Staying ahead of the regulatory tidal wave

Organizations need to move quickly through the regulatory change phases to ensure compliance with the Single European Rulebook by July 2027. But this isn’t a one-off exercise. Companies should expect additional standards and guidelines over the next three years, requiring companies to carefully monitor the evolving regulatory landscape and retain a level of flexibility in their policies, systems and operations to implement subsequent requirements without widespread disruption to their business. 

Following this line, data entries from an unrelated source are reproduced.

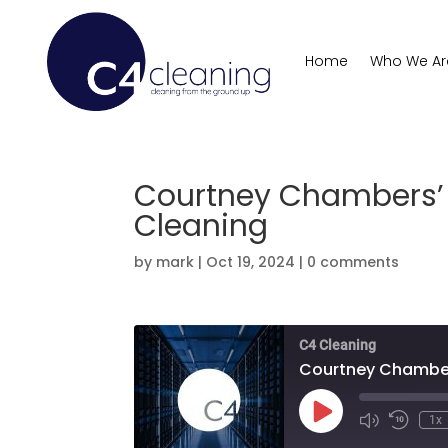
Home
Who We Ar
Courtney Chambers’ 
Cleaning
by
mark
|
Oct 19, 2024
|
0 comments
C4 Cleaning
Courtney Chambers
Play
1x
Mute/Unmute
Rewind
Episode
Episode
10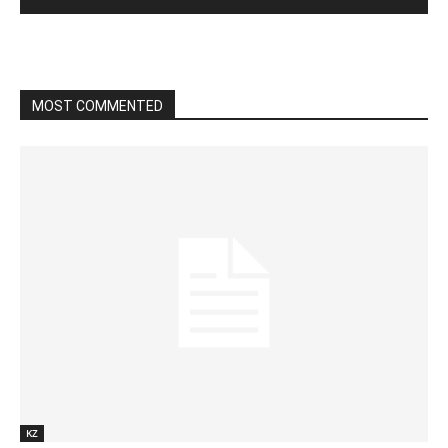
MOST COMMENTED
KZ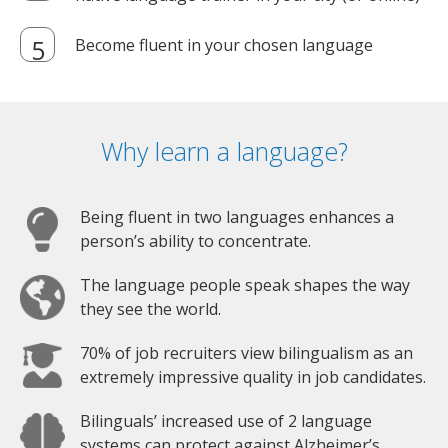
Become fluent in your chosen language
Why learn a language?
Being fluent in two languages enhances a
person’s ability to concentrate.
The language people speak shapes the way
they see the world.
70% of job recruiters view bilingualism as an
extremely impressive quality in job candidates.
Bilinguals’ increased use of 2 language
systems can protect against Alzheimer’s.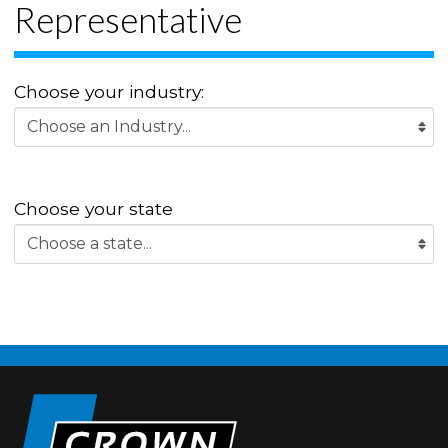
Representative
Choose your industry:
Choose your state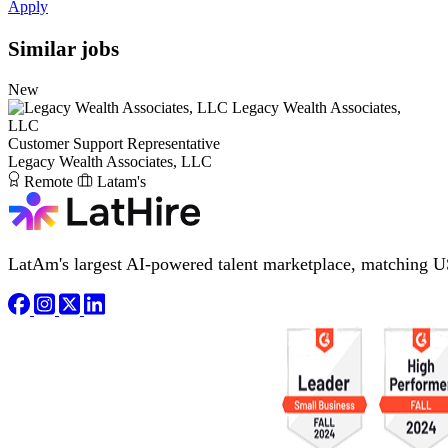
Apply
Similar jobs
New
Legacy Wealth Associates,
LLC
Customer Support Representative
Legacy Wealth Associates, LLC
Remote
Latam's
LatAm's largest AI-powered talent marketplace, matching U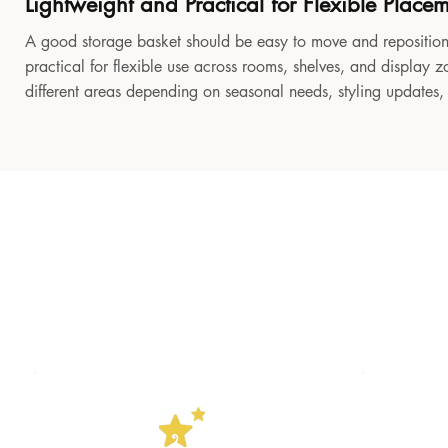
Lightweight and Practical for Flexible Place
A good storage basket should be easy to move and reposition
practical for flexible use across rooms, shelves, and display z
different areas depending on seasonal needs, styling updates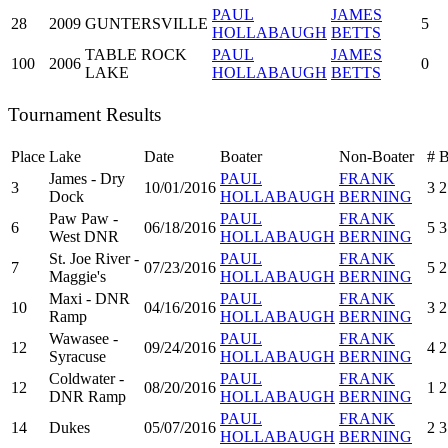
PAUL
JAMES
28
2009
GUNTERSVILLE
5
HOLLABAUGH
BETTS
TABLE ROCK
PAUL
JAMES
100
2006
0
LAKE
HOLLABAUGH
BETTS
Tournament Results
Place
Lake
Date
Boater
Non-Boater
#
James - Dry
PAUL
FRANK
3
10/01/2016
3
2
Dock
HOLLABAUGH
BERNING
Paw Paw -
PAUL
FRANK
6
06/18/2016
5
3
West DNR
HOLLABAUGH
BERNING
St. Joe River -
PAUL
FRANK
7
07/23/2016
5
2
Maggie's
HOLLABAUGH
BERNING
Maxi - DNR
PAUL
FRANK
10
04/16/2016
3
2
Ramp
HOLLABAUGH
BERNING
Wawasee -
PAUL
FRANK
12
09/24/2016
4
2
Syracuse
HOLLABAUGH
BERNING
Coldwater -
PAUL
FRANK
12
08/20/2016
1
2
DNR Ramp
HOLLABAUGH
BERNING
PAUL
FRANK
14
Dukes
05/07/2016
2
3
HOLLABAUGH
BERNING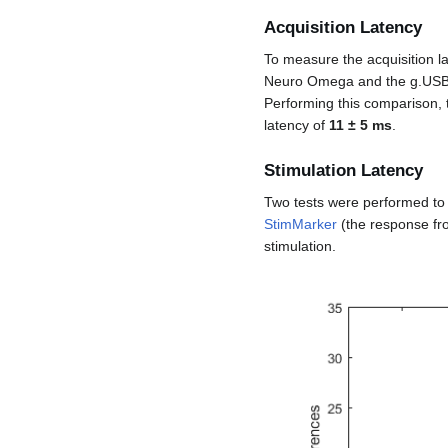
Acquisition Latency
To measure the acquisition 
Neuro Omega and the g.USBAm
Performing this comparison,
latency of
11 ± 5 ms
.
Stimulation Latency
Two tests were performed to 
StimMarker
(the response fr
stimulation.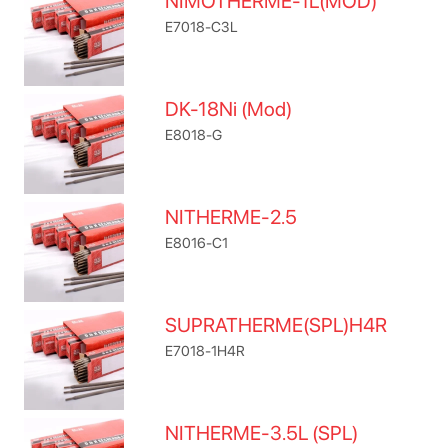
NIMOTHERME-1L(MOD)
E7018-C3L
DK-18Ni (Mod)
E8018-G
NITHERME-2.5
E8016-C1
SUPRATHERME(SPL)H4R
E7018-1H4R
NITHERME-3.5L (SPL)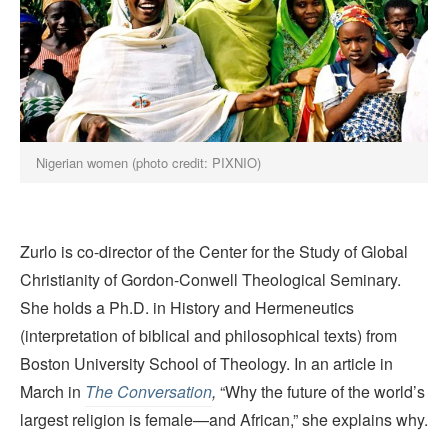
Nigerian women (photo credit: PIXNIO)
Zurlo is co-director of the Center for the Study of Global
Christianity of Gordon-Conwell Theological Seminary.
She holds a Ph.D. in History and Hermeneutics
(interpretation of biblical and philosophical texts) from
Boston University School of Theology. In an article in
March in
The Conversation
,
“Why the future of the world’s
largest religion is female—and African,” she explains why.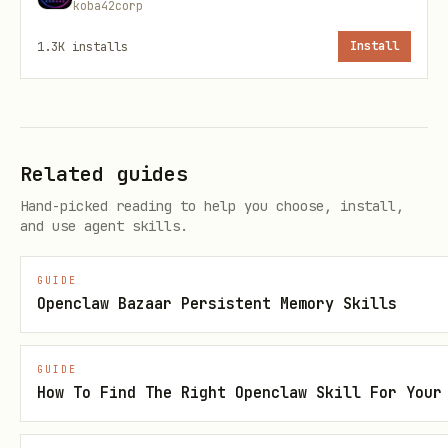
koba42corp
What Belongs Here
1.3K
installs
Install
✅
Climate & Environment
- Renewable
energy, conservation, climate adaptation
✅
Education & Access
- Democratizing
knowledge, closing opportunity gaps ✅
Related guides
Urban Systems
- Transit, housing,
Hand-picked reading to help you choose, install,
infrastructure with equity lens ✅
Health
and use agent skills.
& Wellbeing
- Public health, mental
wellness, community care ✅
Civic Tech
-
GUIDE
Openclaw Bazaar Persistent Memory Skills
Government transparency, participatory
democracy ✅
Ethics & Society
-
GUIDE
Challenging tech-solutionism, protecting
How To Find The Right Openclaw Skill For Your
human welfare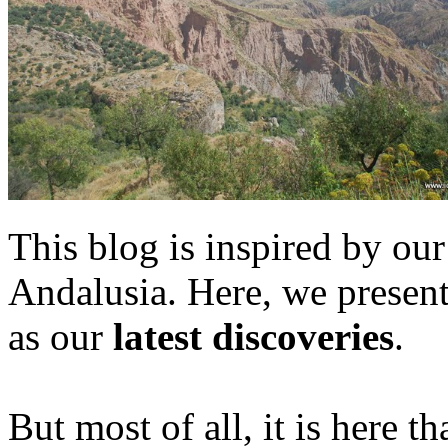
This blog is inspired by our
Andalusia. Here, we presen
as our
latest discoveries
.
But most of all, it is here t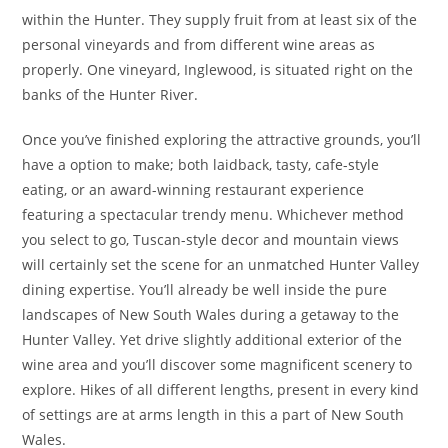
within the Hunter. They supply fruit from at least six of the
personal vineyards and from different wine areas as
properly. One vineyard, Inglewood, is situated right on the
banks of the Hunter River.
Once you’ve finished exploring the attractive grounds, you’ll
have a option to make; both laidback, tasty, cafe-style
eating, or an award-winning restaurant experience
featuring a spectacular trendy menu. Whichever method
you select to go, Tuscan-style decor and mountain views
will certainly set the scene for an unmatched Hunter Valley
dining expertise. You’ll already be well inside the pure
landscapes of New South Wales during a getaway to the
Hunter Valley. Yet drive slightly additional exterior of the
wine area and you’ll discover some magnificent scenery to
explore. Hikes of all different lengths, present in every kind
of settings are at arms length in this a part of New South
Wales.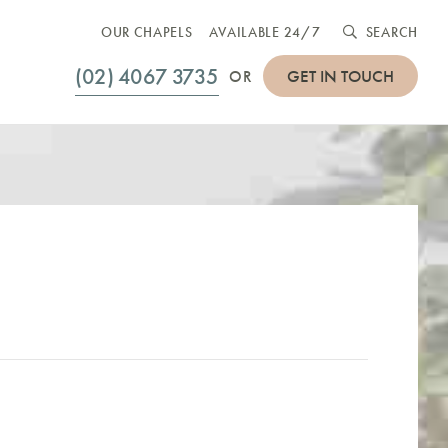
OUR CHAPELS
AVAILABLE 24/7
SEARCH
(02) 4067 3735
GET IN TOUCH
OR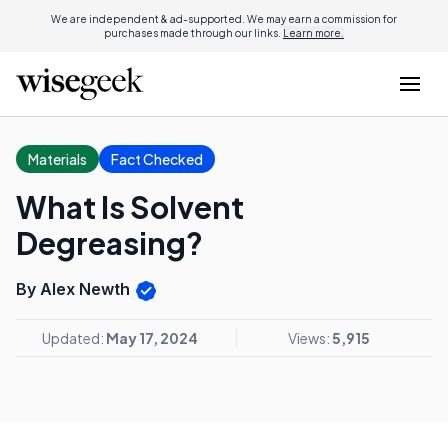
We are independent & ad-supported. We may earn a commission for
purchases made through our links.
Learn more.
Materials
Fact Checked
What Is Solvent
Degreasing?
By Alex Newth
Updated:
May 17, 2024
Views:
5,915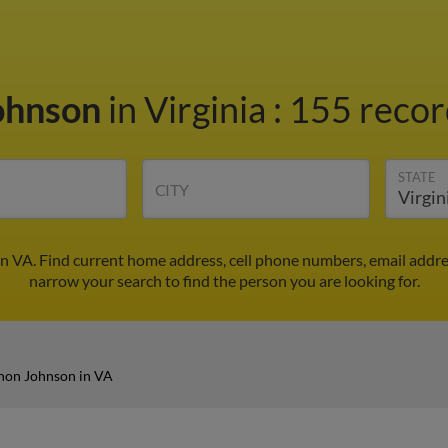
ohnson
in Virginia
:
155 recor
STATE
CITY
n VA. Find current home address, cell phone numbers, email addre
narrow your search to find the person you are looking for.
non Johnson in VA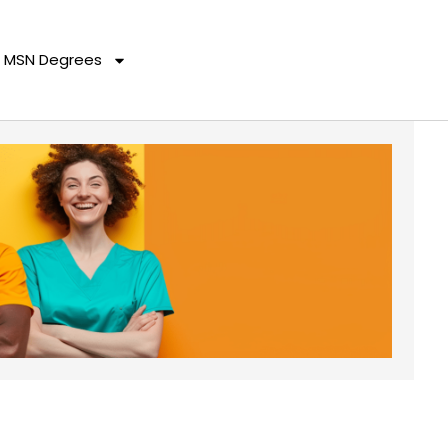
MSN Degrees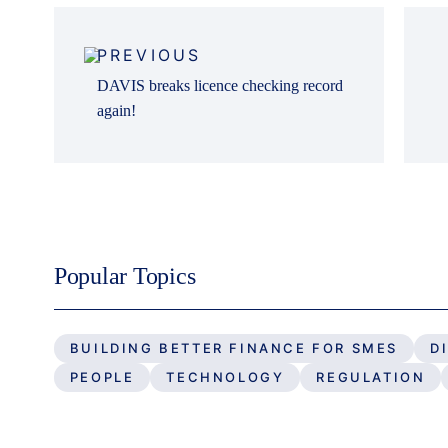
Post
navigation
PREVIOUS
DAVIS breaks licence checking record
again!
Popular Topics
BUILDING BETTER FINANCE FOR SMES
D
PEOPLE
TECHNOLOGY
REGULATION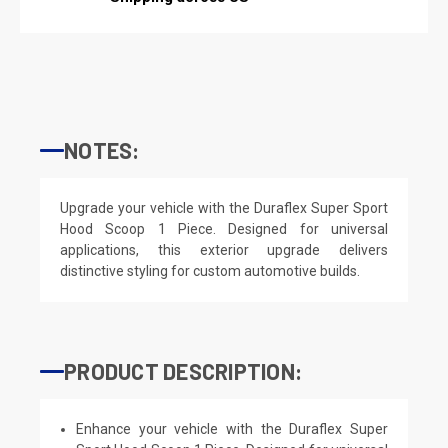
NOTES:
Upgrade your vehicle with the Duraflex Super Sport
Hood Scoop 1 Piece. Designed for universal
applications, this exterior upgrade delivers
distinctive styling for custom automotive builds.
PRODUCT DESCRIPTION:
Enhance your vehicle with the Duraflex Super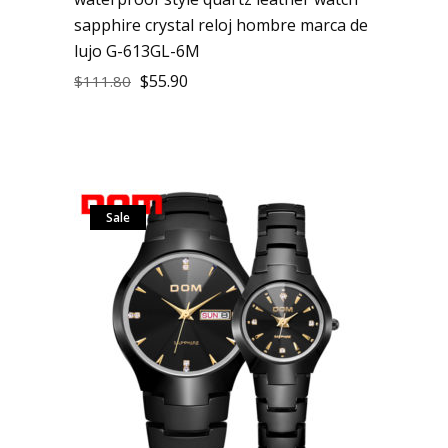
sapphire crystal reloj hombre marca de
lujo G-613GL-6M
$
55.90
$
111.80
Sale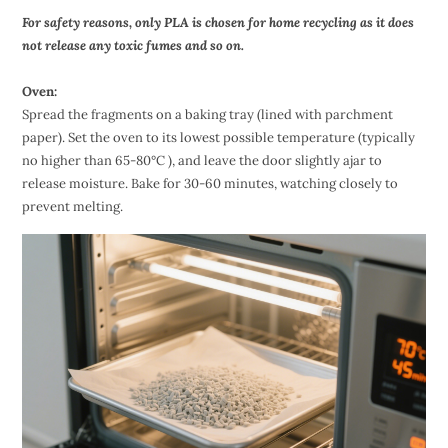
For safety reasons, only PLA is chosen for home recycling as it does
not release any toxic fumes and so on.
Oven:
Spread the fragments on a baking tray (lined with parchment
paper). Set the oven to its lowest possible temperature (typically
no higher than 65-80°C ), and leave the door slightly ajar to
release moisture. Bake for 30-60 minutes, watching closely to
prevent melting.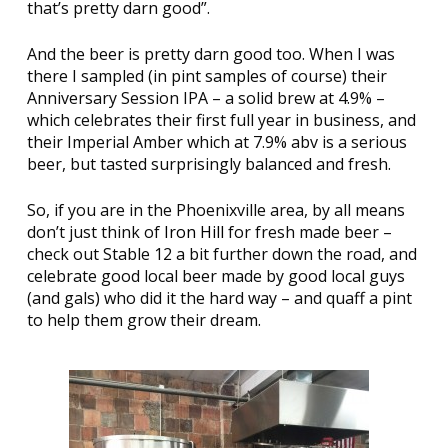
that’s pretty darn good”.
And the beer is pretty darn good too. When I was
there I sampled (in pint samples of course) their
Anniversary Session IPA – a solid brew at 4.9% –
which celebrates their first full year in business, and
their Imperial Amber which at 7.9% abv is a serious
beer, but tasted surprisingly balanced and fresh.
So, if you are in the Phoenixville area, by all means
don’t just think of
Iron Hill
for fresh made beer –
check out Stable 12 a bit further down the road, and
celebrate good local beer made by good local guys
(and gals) who did it the hard way – and quaff a pint
to help them grow their dream.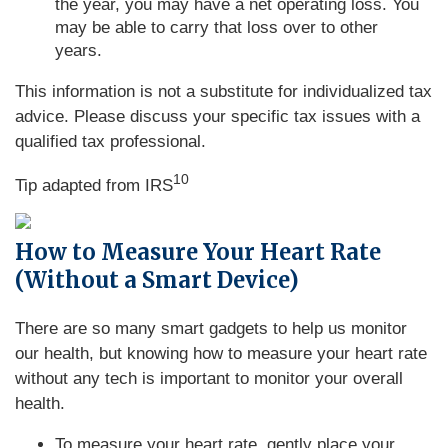
the year, you may have a net operating loss. You
may be able to carry that loss over to other
years.
This information is not a substitute for individualized tax
advice. Please discuss your specific tax issues with a
qualified tax professional.
10
Tip adapted from IRS
How to Measure Your Heart Rate
(Without a Smart Device)
There are so many smart gadgets to help us monitor
our health, but knowing how to measure your heart rate
without any tech is important to monitor your overall
health.
To measure your heart rate, gently place your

Having a flexible, customizable operating model can help organizations tailor individual processes and system components. Additionally, scenario analysis to consider future events and possible outcomes can help organizations account for potential policy changes and ensure that current design decisions don’t prevent companies from complying with future regulatory instruments. The compliance department must lead this effort, remaining vigilant, responding quickly to new regulations and ensuring their business stays ahead of this fast-approaching regulatory tidal wave.

Niclas-Andreas Mueller, CFE, is a director in the risk consulting practice of KPMG in Ireland and president of the ACFE Ireland Chapter. Contact him at niclasandreas.mueller@gmail.com.

Readiness journey model

To comply with the European Union’s updated Single Rulebook by July 10, 2027, organizations will need to update their compliance programs. This model details four phases to guide organizations as they update their AML/CFT programs. 

Exploration phase

Key activities:

• Perform a gap assessment.
• Perform an impact assessment.
• Draft a high-level action plan, including roles and responsibilities.
• Organize internal knowledge-sharing sessions.

Preparation phase

Key activities:

• Involve relevant stakeholders (compliance, business, IT).
• Identify risks that could jeopardize timely readiness.
• Connect the change to the firm’s strategic objectives.
• Advance the high-level action plan.
• Involve the executive board and ensure decision-making.

Implementation phase

Key activities:

• Update policies and standards.
• Update processes and controls.
• Execute governance (re)arrangements.
• Update IT and tooling.
• Improve data management and data quality

Execution phase

Key activities:

• Policies, standards, processes and controls are implemented.
• Governance is in place.
• IT and tooling are ready.
• New requirements have been applied to the existing client base.
• New requirements are ready to be applied to new business relationships.